**PASSAGE TO READ**
-- Opening Marker --
[sheepdog] [PATCH v2 0/5] using disks to generate vnodes instead of nodes

Fri May 16 16:37:13 CEST 2014

At Fri, 16 May 2014 16:17:20 +0800,
Robin Dong wrote:
> 
> [1  <text/plain; UTF-8 (7bit)>]
> Hi, Kazutaka and Hitosh
> 
> Could you give some suggestions about this patchset ?

I really like your idea. It must be useful for machines with bunch of
disks. Of course there are some points for improvements
(e.g. introduced #ifdefs should be removed in the future), but it
seems to be a good first step.

Reviewed-by: Hitoshi Mitake <mitake.hitoshi at lab.ntt.co.jp>

BTW, I have one request: could you update "dog cluster info" for
printing information of node changing?
-- Closing Marker --
**DATA FOR ANALYSIS**
-- Opening Marker --
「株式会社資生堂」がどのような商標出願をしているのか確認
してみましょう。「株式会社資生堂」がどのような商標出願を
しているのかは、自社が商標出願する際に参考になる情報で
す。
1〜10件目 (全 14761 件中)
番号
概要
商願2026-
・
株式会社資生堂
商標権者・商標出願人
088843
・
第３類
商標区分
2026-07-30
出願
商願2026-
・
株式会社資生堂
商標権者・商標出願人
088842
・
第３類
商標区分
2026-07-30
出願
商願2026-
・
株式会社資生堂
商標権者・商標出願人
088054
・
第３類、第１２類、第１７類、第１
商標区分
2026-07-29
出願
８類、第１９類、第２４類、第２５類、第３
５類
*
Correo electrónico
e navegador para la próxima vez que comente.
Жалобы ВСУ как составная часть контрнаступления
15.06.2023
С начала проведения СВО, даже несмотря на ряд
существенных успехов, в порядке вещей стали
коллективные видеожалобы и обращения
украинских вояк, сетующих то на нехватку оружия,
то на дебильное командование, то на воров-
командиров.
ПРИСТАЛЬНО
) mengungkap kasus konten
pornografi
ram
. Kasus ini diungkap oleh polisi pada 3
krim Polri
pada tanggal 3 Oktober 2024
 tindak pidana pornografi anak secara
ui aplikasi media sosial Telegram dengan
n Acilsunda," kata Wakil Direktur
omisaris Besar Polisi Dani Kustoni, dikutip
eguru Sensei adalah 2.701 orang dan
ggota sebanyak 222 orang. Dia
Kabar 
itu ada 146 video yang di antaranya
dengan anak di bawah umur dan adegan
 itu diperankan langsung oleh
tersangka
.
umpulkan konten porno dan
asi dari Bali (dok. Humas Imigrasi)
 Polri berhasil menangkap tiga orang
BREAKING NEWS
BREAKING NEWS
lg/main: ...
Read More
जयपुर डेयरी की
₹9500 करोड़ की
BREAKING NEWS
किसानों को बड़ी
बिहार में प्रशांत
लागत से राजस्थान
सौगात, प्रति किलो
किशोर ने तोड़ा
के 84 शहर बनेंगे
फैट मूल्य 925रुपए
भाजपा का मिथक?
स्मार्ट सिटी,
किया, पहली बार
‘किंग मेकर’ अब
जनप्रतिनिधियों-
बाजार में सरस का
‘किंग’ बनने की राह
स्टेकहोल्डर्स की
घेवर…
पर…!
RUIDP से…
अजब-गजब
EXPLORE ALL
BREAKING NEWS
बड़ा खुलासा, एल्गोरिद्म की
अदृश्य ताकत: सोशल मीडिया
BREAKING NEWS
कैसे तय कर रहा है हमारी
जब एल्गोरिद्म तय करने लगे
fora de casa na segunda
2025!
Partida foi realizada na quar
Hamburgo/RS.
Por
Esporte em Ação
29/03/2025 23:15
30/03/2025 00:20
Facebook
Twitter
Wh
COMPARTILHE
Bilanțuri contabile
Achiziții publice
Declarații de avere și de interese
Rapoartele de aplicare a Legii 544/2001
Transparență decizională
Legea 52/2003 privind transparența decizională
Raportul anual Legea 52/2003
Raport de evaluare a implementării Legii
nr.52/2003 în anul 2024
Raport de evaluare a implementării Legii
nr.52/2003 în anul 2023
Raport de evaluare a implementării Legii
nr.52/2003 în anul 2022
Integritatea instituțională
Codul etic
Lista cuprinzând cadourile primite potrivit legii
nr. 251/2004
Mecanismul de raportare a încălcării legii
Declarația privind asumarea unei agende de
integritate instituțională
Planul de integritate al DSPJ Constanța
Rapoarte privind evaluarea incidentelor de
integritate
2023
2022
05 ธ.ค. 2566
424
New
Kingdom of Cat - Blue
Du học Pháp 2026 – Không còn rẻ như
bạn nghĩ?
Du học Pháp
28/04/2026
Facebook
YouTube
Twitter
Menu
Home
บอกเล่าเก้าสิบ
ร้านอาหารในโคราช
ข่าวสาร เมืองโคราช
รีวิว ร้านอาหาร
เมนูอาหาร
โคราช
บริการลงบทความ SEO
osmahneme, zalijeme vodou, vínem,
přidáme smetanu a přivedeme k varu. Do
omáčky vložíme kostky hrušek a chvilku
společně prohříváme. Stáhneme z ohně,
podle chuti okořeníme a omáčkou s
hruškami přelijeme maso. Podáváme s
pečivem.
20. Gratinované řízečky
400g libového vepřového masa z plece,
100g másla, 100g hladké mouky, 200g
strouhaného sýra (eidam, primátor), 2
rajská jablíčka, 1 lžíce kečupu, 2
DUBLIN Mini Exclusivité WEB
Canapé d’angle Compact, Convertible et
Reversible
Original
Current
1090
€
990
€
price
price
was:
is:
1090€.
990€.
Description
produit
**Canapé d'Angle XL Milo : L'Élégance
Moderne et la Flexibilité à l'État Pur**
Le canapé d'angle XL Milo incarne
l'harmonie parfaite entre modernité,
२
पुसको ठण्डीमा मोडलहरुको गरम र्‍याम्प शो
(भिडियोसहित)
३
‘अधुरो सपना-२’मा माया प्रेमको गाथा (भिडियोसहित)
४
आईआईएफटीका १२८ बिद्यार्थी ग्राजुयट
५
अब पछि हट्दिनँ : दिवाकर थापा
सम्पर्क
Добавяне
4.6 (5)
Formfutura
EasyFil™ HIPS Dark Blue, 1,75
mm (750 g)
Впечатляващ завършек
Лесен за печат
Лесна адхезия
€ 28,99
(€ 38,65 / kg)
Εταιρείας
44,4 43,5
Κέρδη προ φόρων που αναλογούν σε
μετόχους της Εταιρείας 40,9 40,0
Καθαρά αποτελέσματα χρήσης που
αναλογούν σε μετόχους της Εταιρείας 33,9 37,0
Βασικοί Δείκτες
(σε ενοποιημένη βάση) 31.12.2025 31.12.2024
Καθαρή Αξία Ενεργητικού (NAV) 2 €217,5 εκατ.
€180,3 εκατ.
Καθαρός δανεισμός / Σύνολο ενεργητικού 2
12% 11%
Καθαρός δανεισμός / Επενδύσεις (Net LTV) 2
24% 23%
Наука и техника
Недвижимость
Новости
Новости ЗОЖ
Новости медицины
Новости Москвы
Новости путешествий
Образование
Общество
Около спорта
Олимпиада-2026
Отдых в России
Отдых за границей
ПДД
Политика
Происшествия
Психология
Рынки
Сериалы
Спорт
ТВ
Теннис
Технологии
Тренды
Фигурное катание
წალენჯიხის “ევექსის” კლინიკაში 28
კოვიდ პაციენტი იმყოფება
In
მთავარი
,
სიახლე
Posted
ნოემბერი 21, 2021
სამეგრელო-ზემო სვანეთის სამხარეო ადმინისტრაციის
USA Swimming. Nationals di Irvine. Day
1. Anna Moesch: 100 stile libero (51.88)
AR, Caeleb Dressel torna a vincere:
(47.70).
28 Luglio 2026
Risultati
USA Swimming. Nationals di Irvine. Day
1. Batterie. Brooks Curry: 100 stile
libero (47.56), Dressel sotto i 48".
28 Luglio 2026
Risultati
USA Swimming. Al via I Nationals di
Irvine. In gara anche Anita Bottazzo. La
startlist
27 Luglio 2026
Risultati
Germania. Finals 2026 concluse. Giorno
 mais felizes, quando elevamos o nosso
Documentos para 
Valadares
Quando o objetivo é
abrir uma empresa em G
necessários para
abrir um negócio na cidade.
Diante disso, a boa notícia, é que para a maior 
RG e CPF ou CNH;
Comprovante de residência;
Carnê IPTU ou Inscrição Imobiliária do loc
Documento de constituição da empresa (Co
-- Closing Marker --
**WORK REQUEST 1**
In the patch review above, rewrite the paragraph beginning "I really like your idea" as a short list that keeps its main facts.
**WORK REQUEST 2**
Summarize the patch review above in two sentences.

**WRITTEN SOLUTION 1**
- The reviewer likes the idea.
- It should be useful for machines with many disks.
- Some points could be improved, such as removing the introduced #ifdefs in the future.
- Overall, it seems a good first step.

**WRITTEN SOLUTION 2**
Robin Dong asks for suggestions on a sheepdog patchset that generates vnodes from disks instead of nodes, and Hitoshi Mitake replies that the idea should be useful for machines with many disks and is a good first step, though points such as the introduced #ifdefs need improvement. The reply gives a Reviewed-by tag and asks for "dog cluster info" to be updated to print information about node changes.